Good luck with your dissertation! I compiled this page, by the way, of
links useful when I was writing mine:
http://daiya.mvps.org/bookword.htm

Daiya

PS. I recently told a friend of mine that there was a big market on
university campuses for a service like this.... check flyers around the
U of C for people offering editorial or proofing services, perhaps they
will do the whole sort Word out, build the automatic TOC, etc as well.
 
C

CyberTaz

Hi Daiya -

Can't the sort of problems cited be caused by Track Changes - at least if
there is an ongoing accumulation of revisions?

Regards |:>)
Bob Jones
[MVP] Office:Mac
 
D

Daiya Mitchell

Hi Bob,

I'd expect footnote mis-locations to go away once all the Changes have
been Accepted. For instance, note numbers go wacky while tracking
changes but then usually sort themselves out.

But footnote on the wrong page is a common enough problem that someone
wrote the article, even without reference to Track Changes. The tips in
the article are largely about simplifying or changing the complex
calculations that Word might occasionally get wrong.

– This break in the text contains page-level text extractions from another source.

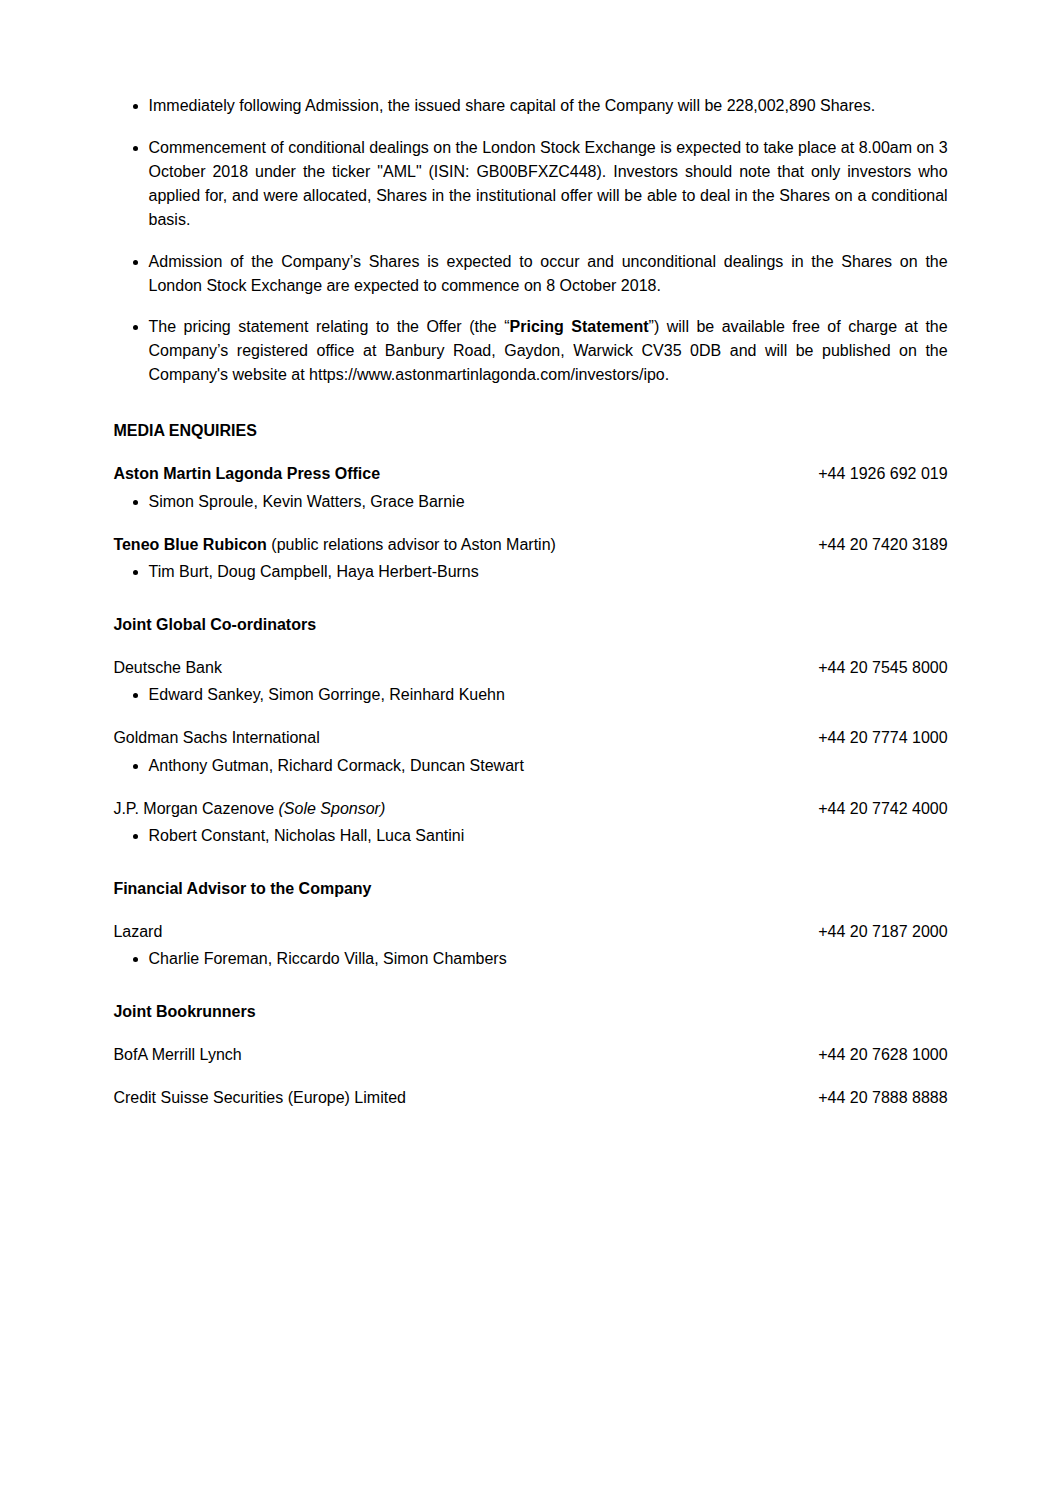Immediately following Admission, the issued share capital of the Company will be 228,002,890 Shares.
Commencement of conditional dealings on the London Stock Exchange is expected to take place at 8.00am on 3 October 2018 under the ticker "AML" (ISIN: GB00BFXZC448). Investors should note that only investors who applied for, and were allocated, Shares in the institutional offer will be able to deal in the Shares on a conditional basis.
Admission of the Company’s Shares is expected to occur and unconditional dealings in the Shares on the London Stock Exchange are expected to commence on 8 October 2018.
The pricing statement relating to the Offer (the “Pricing Statement”) will be available free of charge at the Company’s registered office at Banbury Road, Gaydon, Warwick CV35 0DB and will be published on the Company's website at https://www.astonmartinlagonda.com/investors/ipo.
MEDIA ENQUIRIES
Aston Martin Lagonda Press Office
+44 1926 692 019
Simon Sproule, Kevin Watters, Grace Barnie
Teneo Blue Rubicon (public relations advisor to Aston Martin)
+44 20 7420 3189
Tim Burt, Doug Campbell, Haya Herbert-Burns
Joint Global Co-ordinators
Deutsche Bank
+44 20 7545 8000
Edward Sankey, Simon Gorringe, Reinhard Kuehn
Goldman Sachs International
+44 20 7774 1000
Anthony Gutman, Richard Cormack, Duncan Stewart
J.P. Morgan Cazenove (Sole Sponsor)
+44 20 7742 4000
Robert Constant, Nicholas Hall, Luca Santini
Financial Advisor to the Company
Lazard
+44 20 7187 2000
Charlie Foreman, Riccardo Villa, Simon Chambers
Joint Bookrunners
BofA Merrill Lynch
+44 20 7628 1000
Credit Suisse Securities (Europe) Limited
+44 20 7888 8888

HOWEVER, jcshirke, if Track Changes ARE involved, be sure to say so.

(Bob, admittedly, I didn't think of Track Changes partially because I
don't know that dissertations accumulate Track Changes in the way that
corporate reports do, at least in disciplines that use footnotes--plenty
of profs don't use them and I find track changes not really conducive to
guiding academic writing, personally).